Here’s how each country ranked:
The Importance of Sustainability
While all three sub-indexes are important to consider when ranking a country’s pension system, sustainability is particularly significant in the modern context. This is because our global population is increasingly skewing older, meaning an influx of people will soon be cashing in their retirement funds. As a consequence, countries need to ensure their pension systems are sustainable over the long-term.
There are several factors that affect a pension system’s sustainability, including a region’s private pension system, the state pension age, and the balance between workers and retirees.
The country with the most sustainable pension system is Denmark. Not only does the country have a strong basic pension plan—it also has a mandatory occupational scheme, which means employers are obligated by law to provide pension plans for their employees.
Adequacy versus Sustainability
Several countries scored high on adequacy but ranked low when it came to sustainability. Here’s a comparison of both measures, and how each country scored:
Ireland took first place for adequacy, but scored relatively low on the sustainability front at 27th place. This can be partly explained by Ireland’s low level of occupational coverage. The country also has a rapidly aging population, which skews the ratio of workers to retirees. By 2050, Ireland’s worker to retiree ratio is estimated to go from 5:1 to 2:1.
Similar to Ireland, Spain ranks high in adequacy but places extremely low in sustainability.

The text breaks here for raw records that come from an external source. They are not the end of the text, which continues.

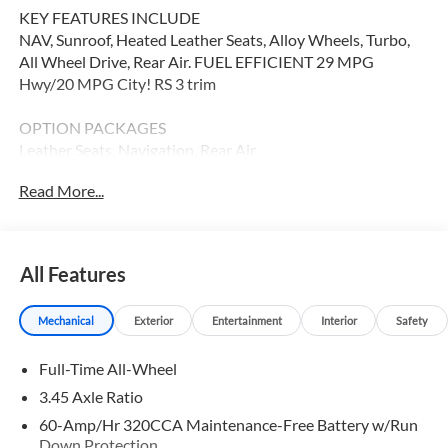
KEY FEATURES INCLUDE
NAV, Sunroof, Heated Leather Seats, Alloy Wheels, Turbo,
All Wheel Drive, Rear Air. FUEL EFFICIENT 29 MPG
Hwy/20 MPG City! RS 3 trim
OPTION PACKAGES
Leather Seats, Navigation, Rear Air
Read More...
WHY BUY FROM SWICKARD?
Audi Palo Alto is exceptionally proud to announce that we
have been honored with the prestigious Audi Magna
Society designation for 2018. This honor is awarded to the
All Features
very best Audi dealers in the nation, and represents our
commitment to our our customers. We invite you to visit
Mechanical
Exterior
Entertainment
Interior
Safety
Audi Palo Alto to experience what makes us one of the top
Audi dealers in the country!
Full-Time All-Wheel
Fuel economy calculations based on original manufacturer
3.45 Axle Ratio
data for trim engine configuration. Please confirm the
60-Amp/Hr 320CCA Maintenance-Free Battery w/Run
accuracy of the included equipment by calling us prior to
Down Protection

There are several possible explanations for this—while occupational pension schemes exist, they are optional and participation is low. Spain also has a low fertility rate, which means their worker-to-retiree ratio is expected to decrease.

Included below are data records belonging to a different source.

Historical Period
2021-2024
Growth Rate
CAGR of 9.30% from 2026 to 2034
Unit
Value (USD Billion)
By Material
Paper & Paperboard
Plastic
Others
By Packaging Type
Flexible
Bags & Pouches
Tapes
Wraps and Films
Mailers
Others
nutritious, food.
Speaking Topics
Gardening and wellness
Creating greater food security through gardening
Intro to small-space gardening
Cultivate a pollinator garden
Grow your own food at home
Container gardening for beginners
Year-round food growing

Steps Towards a Better System
All countries have room for improvement—even the highest-ranking ones. Some general recommendations from MMGPI on how to build a better pension system include:
- Increasing the age of retirement: Helps maintain a more balanced worker-to-retiree ratio.
- Enforcing mandatory occupational schemes: Makes employers obligated to provide pension plans for their employees.
- Limiting access to benefits: Prevents people from dipping into their savings preemptively, thus preserving funds until retirement.
- Establishing strong pension assets to fund future liabilities: Ideally, these assets are more than 100% of a country’s GDP.
Pension systems across the globe are under an increasing amount of pressure. It’s time for countries to take a hard look at their pension systems to make sure they’re ready to support their aging population.